Personal notebook, 1933-36
His sister, Kathleen (Kathie) England Carr, kept all her younger brother's letters to her and saved his letters to their parents and to his sister Ethel. She also saved photographs of JLC, a school diary for 1925, and a small notebook, all of which are now held by the West Yorkshire Archive in Leeds. The notebook dates from between 1933 and at least 1936 because there are two addresses in the front, one in Bitterne in Hampshire and one in Edgbaston in Birmingham. The notebook contains reminders about school lessons; some ideas perhaps for stories; a list of places to be visited on a cycling tour of the West Country; some pen and ink drawings including a very good one of a cowboy on a horse; the address and price per 1000 words of a typing service; and some verses, most unfinished.

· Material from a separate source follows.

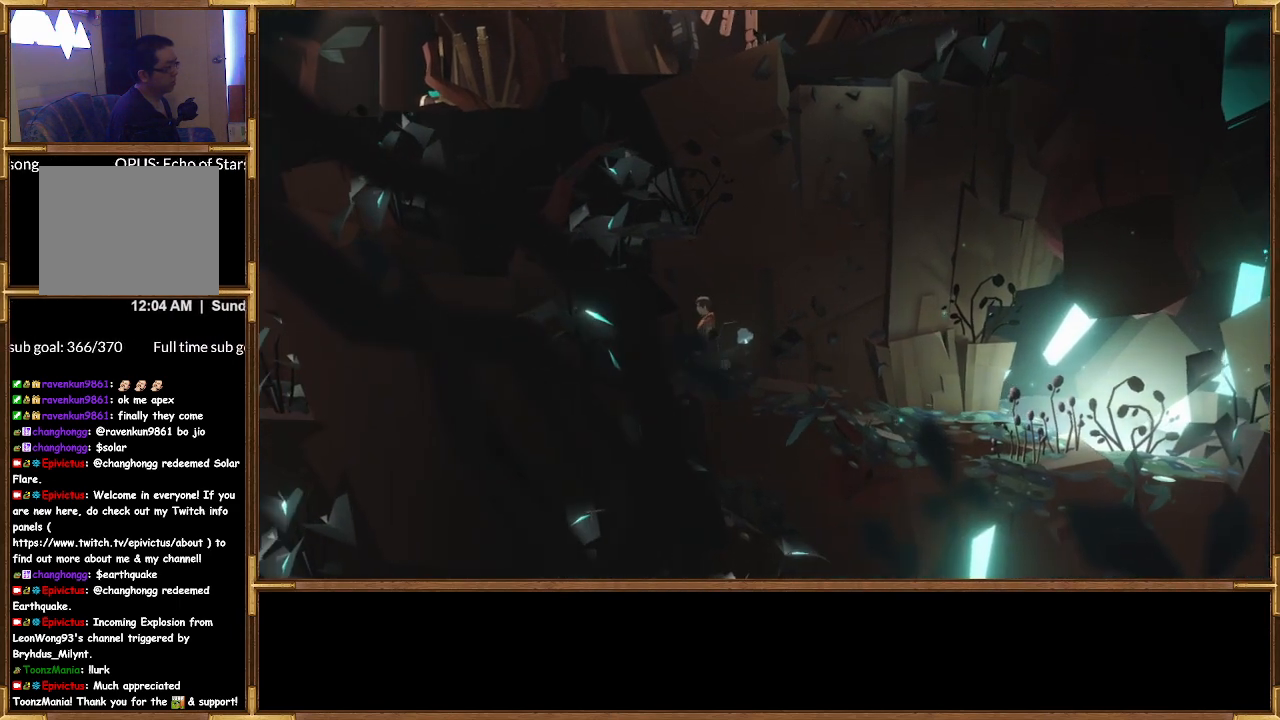
{"buttons": [], "left_stick": "center", "right_stick": "center", "events": []}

Pasque Petals, volume 13, March, 1939, pages 275 and 280.
While Carr was teaching in Huron in the school year of 1938-39 he had two poems published in this magazine. They were entitled:
As I went down to Woonsocket
The Isle of Purbeck is a peninsula in Dorset, southern England. Carr must have visited the area when he was teaching in his first school after graduating, in Bitterne, near Southampton, between 1933 and 1935.
Pasque Petals is the journal of the South Dakota State Poetry Society. It was first published in May 1926 and is the oldest poetry journal in continuous publication in the United States National Federation of State Poetry Societies.
[I thank Jennifer Littlefield of Huron Public Library for telling me about the Sixty Year Comprehensive Index of Pasque Petals, 1926-1986, on the South Dakota Digital Archives. I also thank Michele Christian of South Dakota State University for sending me a scan of the poems.]
The Battle of Birmingham, written in Birmingham in 1940, published in Kettering in about 1966.
When Carr was teaching at Hastings Road School in Birmingham in 1940 while waiting to be called up, he wrote on the blackboard short verses that he had made up for children to copy and practice their handwriting. He kept the exercise book of the child with the best handwriting and found it again in 1966 when he published the poems as The Battle of Birmingham.
Some early poems and recent drawings by J.L. Carr, 1912-1994.
This small book was published in 1994 by Carr's son and daughter-in-law after his death, in commemoration. It contains 16 poems, some of which probably appeared in The Battle of Birmingham. Others are dated between 1930, when he was 18, and 1945, aged 33. This small book is available from the Quince Tree Press.